So verharrte er denn in seiner gebückten Haltung, bis der Fremde sich entfernte.

Jetzt erst wagte Fritz Seidelmann, sich aufzurichten und dem Mann nachzuschleichen. Der Unbekannte schlug die Straße nach Osten ein und folgte ihr eine Strecke weit bis dahin, wo der Weg sich teilte und gradaus zum Nachbardorf, rechts zum Forsthaus führte. Hier war der Fremde plötzlich verschwunden.

Wohin?

Seidelmann blieb stehn und lauschte. Doch vergeblich. Der Erdboden schien den Verdächtigen verschlungen zu haben. Dieser Vorgang war wie ein Wunder, erklärte sich aber ziemlich einfach. Franz Arndt war ein Gegner, dem sein Verfolger nicht gewachsen war. Er besaß ein außerordentlich scharfes Gehör. Kurz nachdem er Eduard verlassen hatte, war es ihm gewesen, als schlürften leise Schritte in einiger Entfernung hinter ihm über den hartgefrorenen Schnee. Und er war ein Mann der schnellen Überlegung; blieb er jetzt stehn, um zu lauschen, so verriet er seinen Verdacht – also schritt er langsam weiter. Nach einiger Zeit schnaubte er sich die Nase und ließ dabei wie versehentlich das Taschentuch fallen. Bei dieser Gelegenheit blickte er sich unauffällig um.
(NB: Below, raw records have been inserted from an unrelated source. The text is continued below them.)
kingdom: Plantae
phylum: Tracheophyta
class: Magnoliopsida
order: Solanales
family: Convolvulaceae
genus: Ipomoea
Da bemerkte er einen Mann hinter sich. Arndt dachte sogleich an Seidelmann, mit dessen Anwesenheit er ja rechnete. Er ging noch eine Streck weiter, stolperte über seinen Stock und schaute sich abermals um. Der Mann war noch immer hinter ihm, jetzt aber ein wenig näher.

Das war kein Zufall, das mußte er untersuchen. Es handelte sich bestimmt um einen Verfolger.

Arndt wartete, bis er an eine Stelle kam, wo dichtes Gebüsch zur Rechten sein Vorhaben begünstigte. Das war bei der obenerwähnten Wegteilung. Hier huschte er gedankenschnell nach rechts hinter die schützenden Sträucher, zog das Laken hervor, das er jederzeit zusammengefaltet bei sich trug, und warf es über. Dann streckte er sich lang in den verschneiten Graben, der dicht hinter dem Gebüsch verlief. So war er von der weißen Fläche nicht zu unterscheiden.

Jetzt blieb der Verfolger stehn und lauschte in die Nacht hinein. Er schien nicht zu wissen, woran er war.

Und in der Tat: Fritz Seidelmann war fürs erste ratlos. Als er keine Schritte mehr hörte und auch niemand mehr sah, nahm er schließlich an, der Fremde sei rascher ausgeschritten. Daher setzte er sich nach kurzem Zögern in Trab und hielt dabei den Blick suchend in die Ferne gerichtet.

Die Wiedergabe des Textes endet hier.